→ Quoted passage:
■ ■ ■ ■
How to compute and visualize the Standardized Precipitation Index (SPI) for drought analysis

Part 1: A step-by-step guide to calculate the SPI with the {SCI} package in R using data from Somalia at subnational level

data analysis
drought
tidyverse
ggplot2
box plots
SCI
Standardized Precipitation Index (SPI)
Somalia
Author

Juan Armando Torres Munguía

Published

February 8, 2025

Overview

The Standardized Precipitation Index (SPI) is a widely used drought index that provides a measure of precipitation anomalies relative to the long-term average. The SPI is calculated for different time scales (e.g., 1, 3, 6, 12 months) and can be used to monitor drought conditions, assess drought severity, and support drought early warning systems, as it provides a standardized measure of precipitation anomalies that can be compared across districts and time periods.

In this tutorial, we will walk through the process of calculating the SPI for Somalia at the subnational level using the {SCI} package in R.

About the data

The rainfall dataset used in this tutorial comes from the Humanitarian Data Exchange (HDX) initiative of the United Nations Office for the Coordination of Humanitarian Affairs (OCHA) and provides monthly precipitation data for Somalia’s subnational districts. It is derived from CHIRPS v2 (Climate Hazards Group InfraRed Precipitation with in situ Station data), using satellite imagery combined with ground-based observations.

For each 10-day period (dekad), the dataset includes the following indicators:

  • rfh: Total rainfall (mm) over 10 days
  • r1h: 1-month rolling rainfall sum (mm)
■ ■ ■ ■
→ Direction 1: Echo the SPI tutorial word for word, from "In this tutorial, we" to "with ground-based observations.", inclusive.
→ Direction 2: Proceed with the SPI tutorial, picking up right after its final line.

→ Records:
■ ■ ■ ■
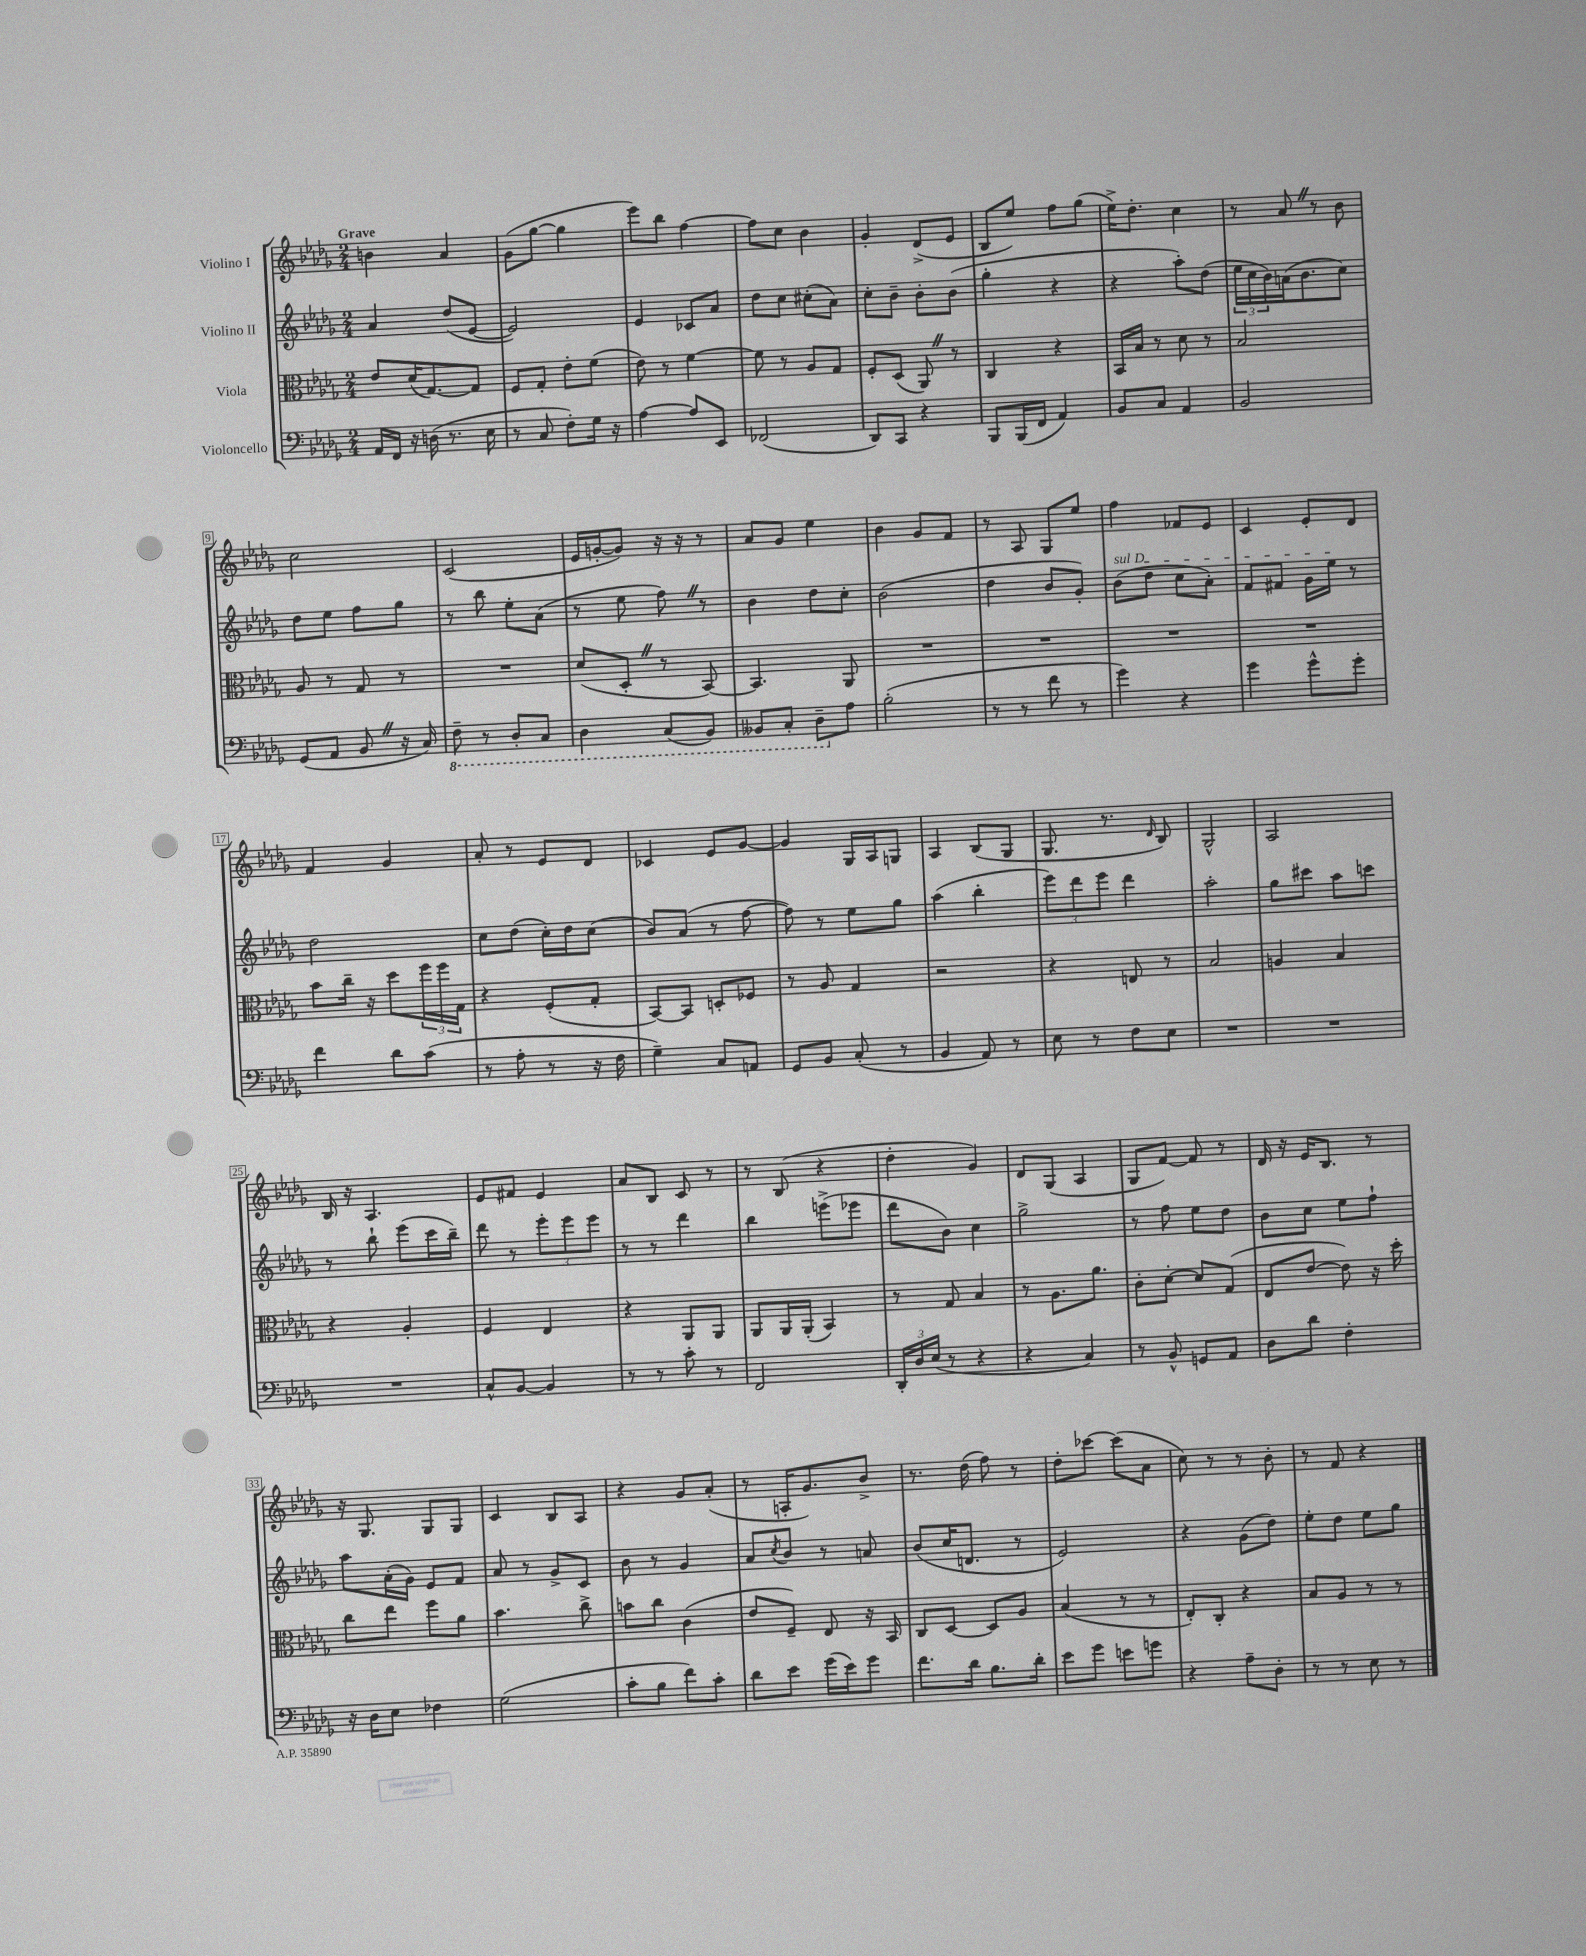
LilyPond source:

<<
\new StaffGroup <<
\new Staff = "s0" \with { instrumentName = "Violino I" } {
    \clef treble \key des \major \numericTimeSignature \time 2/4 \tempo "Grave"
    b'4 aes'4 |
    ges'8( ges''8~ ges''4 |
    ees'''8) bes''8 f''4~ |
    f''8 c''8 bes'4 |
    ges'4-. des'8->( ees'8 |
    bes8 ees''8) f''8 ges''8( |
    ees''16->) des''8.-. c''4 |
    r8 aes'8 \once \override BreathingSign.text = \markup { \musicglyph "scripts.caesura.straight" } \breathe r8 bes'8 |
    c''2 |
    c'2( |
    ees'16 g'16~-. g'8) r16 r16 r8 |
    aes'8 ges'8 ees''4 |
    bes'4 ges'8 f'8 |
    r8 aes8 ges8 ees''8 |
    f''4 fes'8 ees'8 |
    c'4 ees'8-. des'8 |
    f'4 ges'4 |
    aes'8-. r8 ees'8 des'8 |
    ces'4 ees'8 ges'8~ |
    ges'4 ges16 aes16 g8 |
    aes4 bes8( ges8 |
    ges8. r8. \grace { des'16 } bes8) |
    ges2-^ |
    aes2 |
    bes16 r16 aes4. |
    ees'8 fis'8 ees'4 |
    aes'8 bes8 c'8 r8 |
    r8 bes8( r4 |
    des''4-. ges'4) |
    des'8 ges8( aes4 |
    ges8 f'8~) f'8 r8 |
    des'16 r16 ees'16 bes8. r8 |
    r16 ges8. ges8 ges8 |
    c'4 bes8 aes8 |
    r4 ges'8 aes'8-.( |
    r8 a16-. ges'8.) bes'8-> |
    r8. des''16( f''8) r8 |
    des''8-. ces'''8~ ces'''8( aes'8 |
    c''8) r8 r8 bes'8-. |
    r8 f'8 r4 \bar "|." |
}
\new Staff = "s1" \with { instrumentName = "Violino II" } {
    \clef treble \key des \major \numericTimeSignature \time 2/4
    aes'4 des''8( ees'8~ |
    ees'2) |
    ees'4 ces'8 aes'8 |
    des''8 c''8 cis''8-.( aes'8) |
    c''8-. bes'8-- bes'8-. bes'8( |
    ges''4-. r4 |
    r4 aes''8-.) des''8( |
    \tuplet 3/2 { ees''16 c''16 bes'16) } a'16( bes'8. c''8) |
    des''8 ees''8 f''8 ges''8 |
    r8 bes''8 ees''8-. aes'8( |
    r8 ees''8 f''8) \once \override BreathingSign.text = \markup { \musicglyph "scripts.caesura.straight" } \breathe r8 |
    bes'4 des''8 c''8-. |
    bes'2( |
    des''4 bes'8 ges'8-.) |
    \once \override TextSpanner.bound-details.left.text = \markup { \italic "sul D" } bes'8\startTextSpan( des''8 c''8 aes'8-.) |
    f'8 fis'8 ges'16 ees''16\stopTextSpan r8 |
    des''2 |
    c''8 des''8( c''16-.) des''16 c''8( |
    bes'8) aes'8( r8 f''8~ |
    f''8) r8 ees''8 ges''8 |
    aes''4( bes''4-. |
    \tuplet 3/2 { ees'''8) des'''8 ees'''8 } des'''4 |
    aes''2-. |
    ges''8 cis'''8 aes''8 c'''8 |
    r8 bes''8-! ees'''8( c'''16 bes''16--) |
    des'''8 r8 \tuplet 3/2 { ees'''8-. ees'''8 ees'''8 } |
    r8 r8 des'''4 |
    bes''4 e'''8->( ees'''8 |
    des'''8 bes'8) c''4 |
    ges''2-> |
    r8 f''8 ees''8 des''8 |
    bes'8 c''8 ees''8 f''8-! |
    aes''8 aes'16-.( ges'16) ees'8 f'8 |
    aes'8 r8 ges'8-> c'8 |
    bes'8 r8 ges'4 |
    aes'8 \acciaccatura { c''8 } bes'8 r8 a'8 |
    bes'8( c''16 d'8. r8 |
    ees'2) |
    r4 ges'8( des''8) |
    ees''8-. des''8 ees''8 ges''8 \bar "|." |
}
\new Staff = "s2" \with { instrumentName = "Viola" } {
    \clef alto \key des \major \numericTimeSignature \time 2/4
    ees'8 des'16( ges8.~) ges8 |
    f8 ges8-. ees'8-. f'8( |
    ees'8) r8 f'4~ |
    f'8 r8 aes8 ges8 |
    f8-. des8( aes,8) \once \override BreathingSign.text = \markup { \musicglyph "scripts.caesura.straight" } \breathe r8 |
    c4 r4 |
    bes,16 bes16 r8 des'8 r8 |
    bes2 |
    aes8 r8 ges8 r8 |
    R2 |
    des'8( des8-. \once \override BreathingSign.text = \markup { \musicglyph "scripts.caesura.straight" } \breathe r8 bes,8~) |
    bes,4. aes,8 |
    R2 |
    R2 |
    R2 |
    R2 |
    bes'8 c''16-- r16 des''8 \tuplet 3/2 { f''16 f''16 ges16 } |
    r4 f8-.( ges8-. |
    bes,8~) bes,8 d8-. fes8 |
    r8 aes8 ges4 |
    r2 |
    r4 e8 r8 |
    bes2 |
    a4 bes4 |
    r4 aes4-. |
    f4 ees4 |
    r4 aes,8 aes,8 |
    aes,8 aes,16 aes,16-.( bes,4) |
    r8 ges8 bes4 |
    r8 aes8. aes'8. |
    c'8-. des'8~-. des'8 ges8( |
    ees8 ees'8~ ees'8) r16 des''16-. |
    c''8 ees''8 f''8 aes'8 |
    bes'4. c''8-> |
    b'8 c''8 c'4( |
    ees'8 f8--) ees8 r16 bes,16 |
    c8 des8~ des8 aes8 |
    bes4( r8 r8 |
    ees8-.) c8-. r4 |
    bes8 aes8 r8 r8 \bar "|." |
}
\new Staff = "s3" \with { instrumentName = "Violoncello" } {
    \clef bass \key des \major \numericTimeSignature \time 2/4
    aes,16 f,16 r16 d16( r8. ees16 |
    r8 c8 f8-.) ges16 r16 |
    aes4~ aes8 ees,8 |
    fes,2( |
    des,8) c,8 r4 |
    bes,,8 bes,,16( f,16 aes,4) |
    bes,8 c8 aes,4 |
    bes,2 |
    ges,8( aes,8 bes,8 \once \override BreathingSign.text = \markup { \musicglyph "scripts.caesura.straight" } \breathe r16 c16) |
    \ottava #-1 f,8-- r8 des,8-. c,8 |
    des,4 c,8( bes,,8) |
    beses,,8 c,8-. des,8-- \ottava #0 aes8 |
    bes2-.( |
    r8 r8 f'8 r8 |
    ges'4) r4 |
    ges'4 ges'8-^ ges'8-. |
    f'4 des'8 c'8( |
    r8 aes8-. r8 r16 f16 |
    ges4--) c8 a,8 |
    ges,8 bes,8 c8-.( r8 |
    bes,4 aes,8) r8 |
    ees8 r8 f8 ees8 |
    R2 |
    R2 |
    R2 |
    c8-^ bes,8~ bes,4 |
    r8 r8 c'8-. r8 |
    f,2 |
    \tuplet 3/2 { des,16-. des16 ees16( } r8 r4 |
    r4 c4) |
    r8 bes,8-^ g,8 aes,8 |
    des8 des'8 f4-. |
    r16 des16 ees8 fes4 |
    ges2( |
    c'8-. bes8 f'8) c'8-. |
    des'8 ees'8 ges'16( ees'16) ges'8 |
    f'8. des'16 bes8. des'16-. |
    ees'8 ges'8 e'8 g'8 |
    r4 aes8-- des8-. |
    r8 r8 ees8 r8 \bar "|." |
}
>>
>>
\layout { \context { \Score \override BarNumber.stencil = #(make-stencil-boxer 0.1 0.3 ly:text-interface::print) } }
■ ■ ■ ■
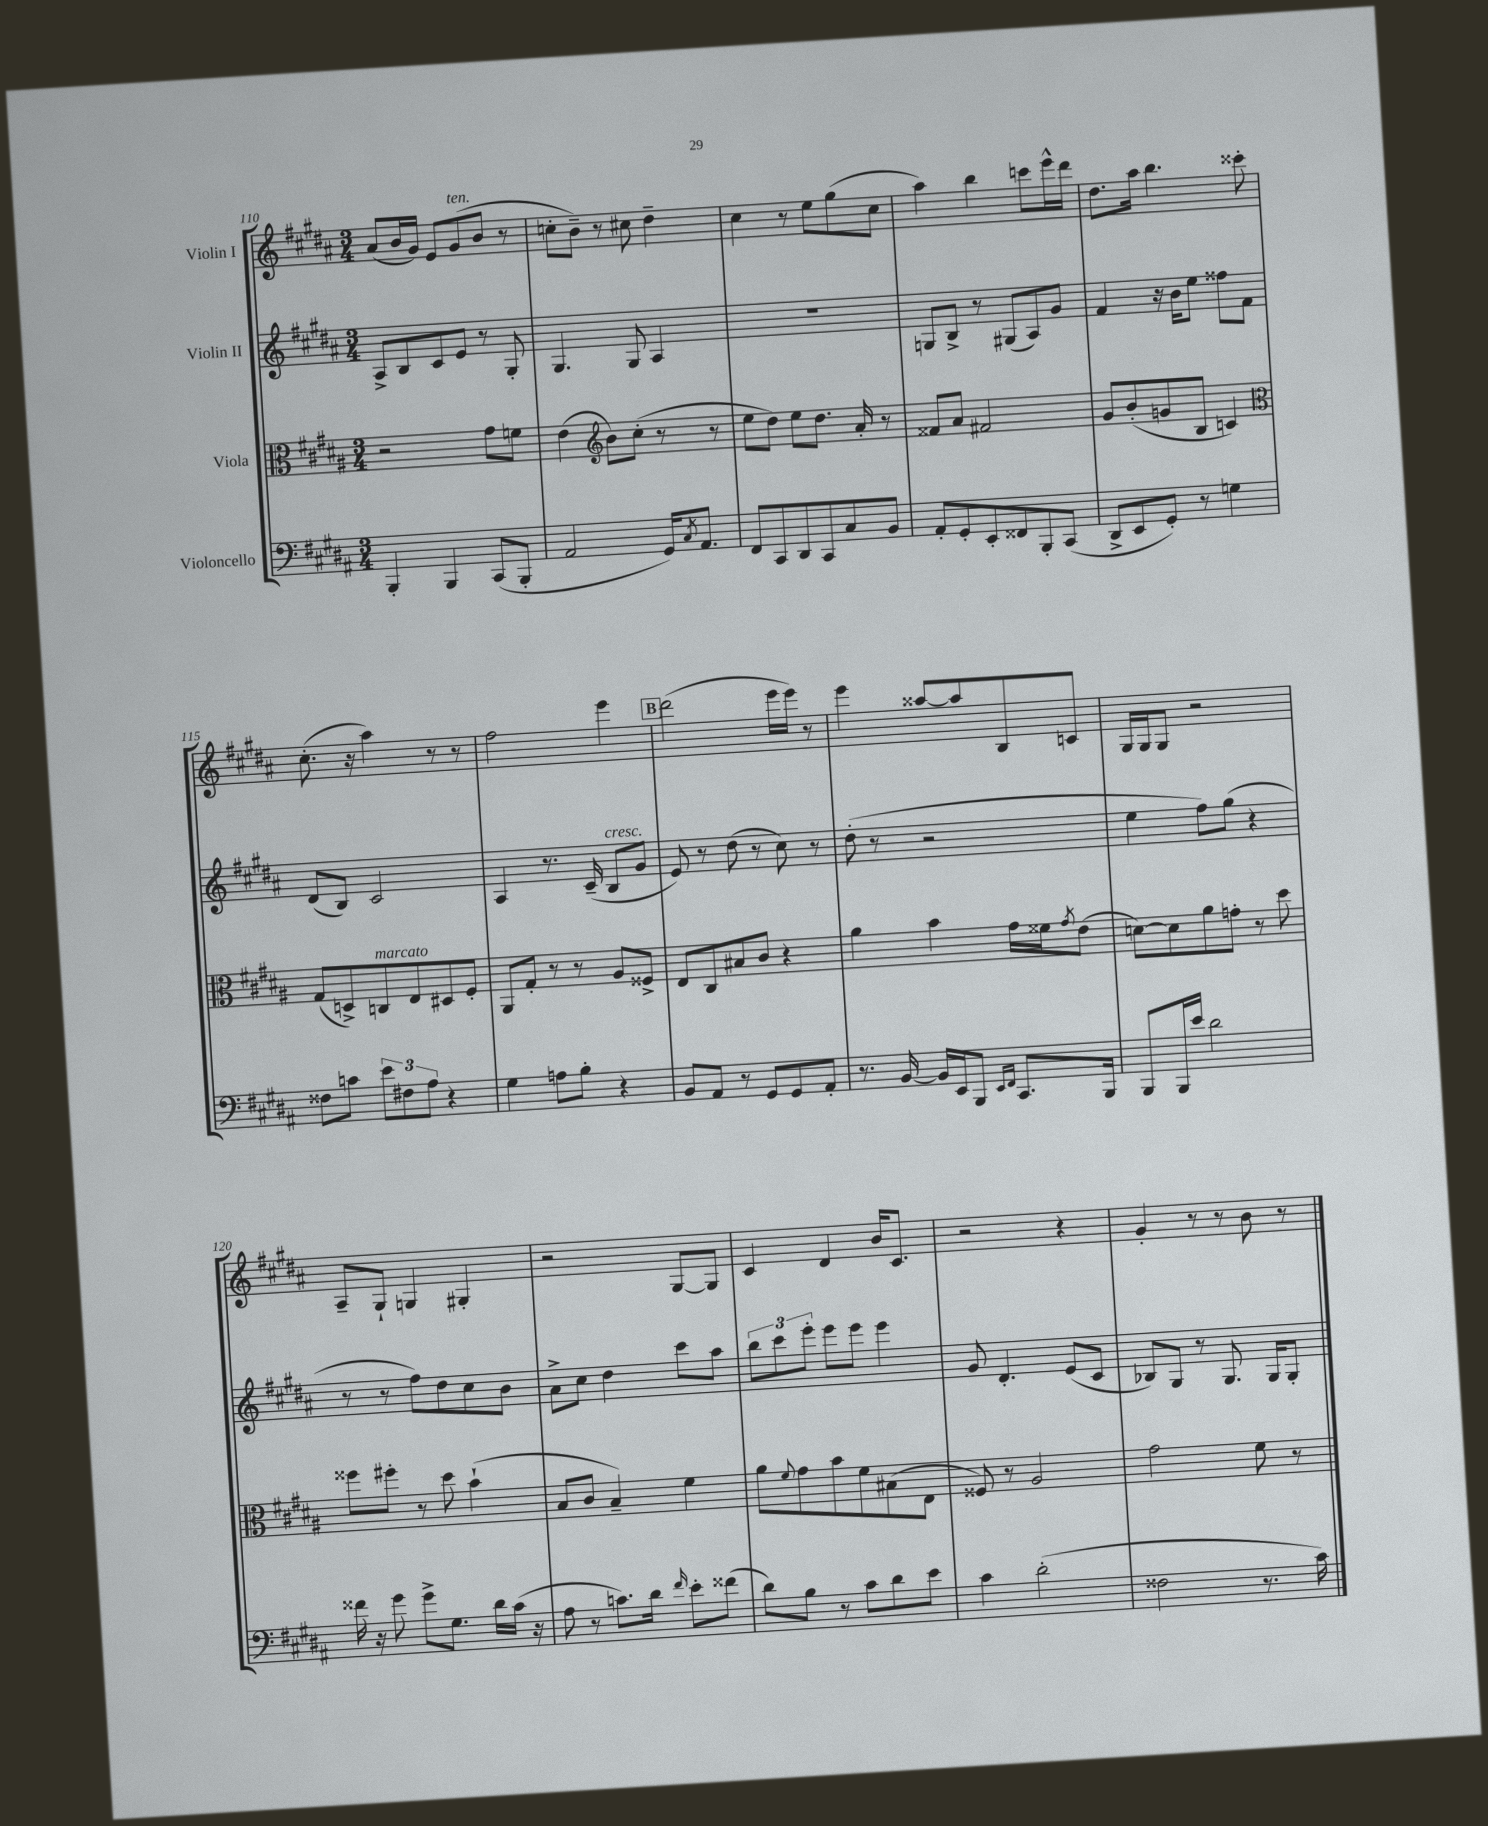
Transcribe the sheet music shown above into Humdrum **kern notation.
■ ■ ■ ■
→ Task result 1:
In this tutorial, we will walk through the process of calculating the SPI for Somalia at the subnational level using the {SCI} package in R.

About the data

The rainfall dataset used in this tutorial comes from the Humanitarian Data Exchange (HDX) initiative of the United Nations Office for the Coordination of Humanitarian Affairs (OCHA) and provides monthly precipitation data for Somalia’s subnational districts. It is derived from CHIRPS v2 (Climate Hazards Group InfraRed Precipitation with in situ Station data), using satellite imagery combined with ground-based observations.

→ Task result 2:
  • r3h: 3-month rolling rainfall sum (mm)
  • rfh_avg: Long-term average rainfall for the dekad (mm)
  • r1h_avg: Long-term average for 1-month rolling rainfall (mm)
  • r3h_avg: Long-term average for 3-month rolling rainfall (mm)
  • rfq: Rainfall anomaly (%)
  • r1q: Rainfall anomaly (%)
  • r3q: 3-month rainfall anomaly (%)

The data is aggregated at the subnational level and follows administrative boundaries defined by the World Food Programme (WFP), with each unit assigned a unique code (Pcode).

Set-up

Before we begin, we need to install and load the necessary R packages. We will be using the {tidyverse} package for data wrangling, as well as the {SCI} package for calculating the SPI.

library(tidyverse) # For data manipulation and visualization
library(SCI) # For Standardized Precipitation Index calculations (climate analysis)
library(conflicted) # For resolving conflicts between function names in different packages
library(kableExtra) # Create HTML table
library(ggplot2) # Create plots
library(ggtext) # Use rich text elements in ggplot
library(showtext) # Add custom fonts to plots

conflicts_prefer(dplyr::select) # Prefer 'select' function from dplyr package
conflicts_prefer(dplyr::lag) # Prefer 'lag' function from dplyr package
conflicts_prefer(dplyr::filter) # Prefer 'filter' function from dplyr package
Warning

Important to use {conflicted} package to specify preferred functions to avoid naming conflicts between {tidyverse} and {SCI} packages.

Loading data HDX

Data can be found here in file som-rainfall-adm2-full.csv. For Somalia, data is available from January 1981.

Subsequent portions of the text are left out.